* [Текст документа]:
Михаил Вайскопф – Писатель Сталин. Язык, приемы, сюжеты (страница 18)
Склонность к автоцитатам объясняют обычно сталинской мегаломанией, что все же не совсем справедливо. Разумеется, было здесь, как у Троцкого, и самолюбование, упоение своим звучным псевдонимом. Но вместе с тем эту привычку говорить о себе в третьем лице Сталин субъективно мог интерпретировать совсем по-другому – как пропагандистски выигрышную декларацию скромности, сопряженной с отказом от кичливого выпячивания своего «я». Подобно Троцкому, он опирался на классическую и весьма почтенную традицию, заданную, в частности, Юлием Цезарем, который в своих «Записках о Галльской войне» писал о себе в третьем лице.
Вообще говоря, иерархическое соотношение между «тов. Сталиным» и ссылающимся на него «я» (чаще всего, правда, само слово «я» в таких случаях скромно опускалось) было сложным и переменчивым. Ему случалось и восхвалять, и, как сказано, порицать свои работы. Но в обоих случаях тот, кто выступал с их овнешненной оценкой, представительствовал от некоей глобальной, непререкаемой истины, безотносительно к тому, облачался ли он в одеяние ее харизматического вестника или смиренного служителя. Впрочем, подробнее о двупланности его авторского образа будет сказано в последней главе.

* [Суть задания]:
Выясните, согласуются ли с текстом документа три утверждения. (a) Юлий Цезарь в «Записках о Галльской войне» писал о себе в третьем лице. (b) Ссылаясь на «тов. Сталина», автор обычно сохранял слово «я». (c) Подробнее о двупланности авторского образа обещано рассказать в последней главе. На каждое ответьте «да» или «нет» и дословно приведите решающие слова текста. Строки для работы не понадобятся.

* [Исходные данные]:
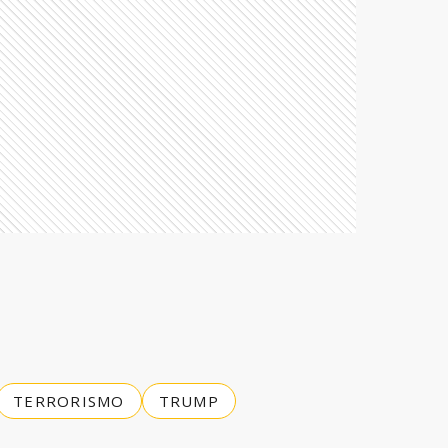
TERRORISMO
TRUMP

* [Итог выполнения]:
(a) Да: «который в своих «Записках о Галльской войне» писал о себе в третьем лице».
(b) Нет: «чаще всего, правда, само слово «я» в таких случаях скромно опускалось».
(c) Да: «подробнее о двупланности его авторского образа будет сказано в последней главе».